# What's the best audio quality I should expect?



## sub_junkie (Apr 14, 2009)

I've been making sure that all of my music files are 320kbps...but I'm looking for better quality. Is that possible with downloaded or copies off of a CD? If not, are there any places that do offer better quality files?

BTW, I'm not sure if this is in the right section or not...I figured it sounded like the best place though.


----------



## gorb (Sep 5, 2010)

Well, lossy formats like mp3 certainly aren't the best. You can get lossless compressed files (flac is the most common codec) but there are also WMA lossless/ALAC/APE/WavPack and others. You can also get straight up uncompressed files in WAV but there's no point in doing that when something like flac exists.

If you want to rip cds to flac, I recommend using exactaudiocopy. If you are unfamiliar with the program you can set it up using this guide to get perfect rips:
http://blowfish.be/eac/

Several online shops sell lossless as well but it honestly isn't that common - the big stores like itunes and amazon stick to lossy aac or mp3 unfortunately. Depending on what band or artist you are looking for, it might be possible that they have a bandcamp website where you can buy the flacs directly.


----------



## sub_junkie (Apr 14, 2009)

gorb said:


> Well, lossy formats like mp3 certainly aren't the best. You can get lossless compressed files (flac is the most common codec) but there are also WMA lossless/ALAC/APE/WavPack and others. You can also get straight up uncompressed files in WAV but there's no point in doing that when something like flac exists.
> 
> If you want to rip cds to flac, I recommend using exactaudiocopy. If you are unfamiliar with the program you can set it up using this guide to get perfect rips:
> http://blowfish.be/eac/
> ...

**Work instructions:**
1) Check the three statements below against the audio quality thread. For each, answer yes or no and quote the words from the thread that decide it. (a) Flac is the most common lossless compressed codec. (b) Big stores like iTunes and Amazon sell lossless files. (c) Storing uncompressed WAV files is recommended over flac.
2) Write the next part of the audio quality thread, starting after its last line.

Collected data entries
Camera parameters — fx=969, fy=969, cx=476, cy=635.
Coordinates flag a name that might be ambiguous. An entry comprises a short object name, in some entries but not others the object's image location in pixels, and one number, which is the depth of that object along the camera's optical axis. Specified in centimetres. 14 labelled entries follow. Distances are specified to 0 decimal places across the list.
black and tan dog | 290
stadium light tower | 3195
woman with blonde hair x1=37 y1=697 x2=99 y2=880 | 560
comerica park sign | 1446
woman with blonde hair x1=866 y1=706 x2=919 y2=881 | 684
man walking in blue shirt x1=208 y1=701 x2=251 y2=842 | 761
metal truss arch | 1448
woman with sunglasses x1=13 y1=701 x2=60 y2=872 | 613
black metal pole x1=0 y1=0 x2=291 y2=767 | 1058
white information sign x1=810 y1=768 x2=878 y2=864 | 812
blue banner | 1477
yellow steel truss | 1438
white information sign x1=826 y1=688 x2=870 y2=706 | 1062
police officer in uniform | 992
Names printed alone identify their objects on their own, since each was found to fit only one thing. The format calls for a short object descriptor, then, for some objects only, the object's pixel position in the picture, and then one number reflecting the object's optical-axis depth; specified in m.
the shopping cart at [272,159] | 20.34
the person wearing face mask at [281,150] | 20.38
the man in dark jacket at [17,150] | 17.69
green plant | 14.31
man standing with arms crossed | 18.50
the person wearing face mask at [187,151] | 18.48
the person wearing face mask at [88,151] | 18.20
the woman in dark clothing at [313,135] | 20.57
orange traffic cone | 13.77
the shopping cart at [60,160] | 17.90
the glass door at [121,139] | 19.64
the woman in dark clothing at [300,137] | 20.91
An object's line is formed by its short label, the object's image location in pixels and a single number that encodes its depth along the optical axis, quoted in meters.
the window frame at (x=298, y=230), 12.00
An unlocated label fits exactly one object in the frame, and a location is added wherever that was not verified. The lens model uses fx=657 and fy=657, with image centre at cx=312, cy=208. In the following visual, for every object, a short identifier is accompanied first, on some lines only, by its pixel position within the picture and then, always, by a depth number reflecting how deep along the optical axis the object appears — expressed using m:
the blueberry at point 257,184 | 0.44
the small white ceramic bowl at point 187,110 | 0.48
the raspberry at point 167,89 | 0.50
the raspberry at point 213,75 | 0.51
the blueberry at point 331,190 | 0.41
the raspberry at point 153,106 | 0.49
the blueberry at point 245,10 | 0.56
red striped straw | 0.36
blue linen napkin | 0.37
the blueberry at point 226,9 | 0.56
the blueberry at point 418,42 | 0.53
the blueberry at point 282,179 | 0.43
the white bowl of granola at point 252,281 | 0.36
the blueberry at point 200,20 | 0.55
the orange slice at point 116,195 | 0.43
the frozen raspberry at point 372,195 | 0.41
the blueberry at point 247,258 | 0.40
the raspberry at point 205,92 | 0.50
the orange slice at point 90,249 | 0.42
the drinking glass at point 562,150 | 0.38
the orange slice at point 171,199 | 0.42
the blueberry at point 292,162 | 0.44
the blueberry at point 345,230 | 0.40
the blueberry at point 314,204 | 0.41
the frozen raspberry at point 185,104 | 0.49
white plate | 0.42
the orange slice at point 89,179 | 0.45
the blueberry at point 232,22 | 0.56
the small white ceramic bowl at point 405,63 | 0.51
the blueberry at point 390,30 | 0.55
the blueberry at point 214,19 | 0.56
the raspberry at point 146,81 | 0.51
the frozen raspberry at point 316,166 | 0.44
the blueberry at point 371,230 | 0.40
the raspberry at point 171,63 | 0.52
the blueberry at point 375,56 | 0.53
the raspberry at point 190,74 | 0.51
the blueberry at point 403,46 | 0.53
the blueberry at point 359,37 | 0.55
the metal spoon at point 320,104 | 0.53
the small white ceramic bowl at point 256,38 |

**Results of the tasks:**
1)
(a) Yes: "flac is the most common codec"
(b) No: "the big stores like itunes and amazon stick to lossy aac or mp3 unfortunately"
(c) No: "there's no point in doing that when something like flac exists"

2)
I hear you there. haha. I've been struggling to find just 320kbps .mp3 formats for my music. I also gotta say that I have been downloading my music for free.....I've bought wayy too many songs through iTunes, and they're usually 220-256kbps, and maybe its all in my head, but I know that I can tell a difference between 256 and 320 on almost all of the songs that I have.

By any chance do you have an extremely high quality song that you could upload or email to me, so I can compare it to a 320kbps version, and see the difference?

Thanks for that link; I'll check it out.


----------



## gorb (Sep 5, 2010)

I'll see what I can do.

Also, in regards to mp3, v0 (a variable bitrate LAME encoding preset) has the same quality as a 320kbps lame encoded mp3 but in a smaller package due to the variable bitrate. No need for 320kbps of silence on a track or whatever.


----------



## sub_junkie (Apr 14, 2009)

gorb said:


> I'll see what I can do.
> 
> Also, in regards to mp3, v0 (a variable bitrate LAME encoding preset) has the same quality as a 320kbps lame encoded mp3 but in a smaller package due to the variable bitrate. No need for 320kbps of silence on a track or whatever.


Okay, thank you. I've been dying to try something with a higher quality than 320kbps, but I haven't known what to search to find something like that.


----------



## fusseli (May 1, 2007)

A few years ago there was a site I found that would let you download WMA lossless songs. Their selection was kinda limited and then the site went under and the DRM left the songs I bought from them unplayable. Not cool.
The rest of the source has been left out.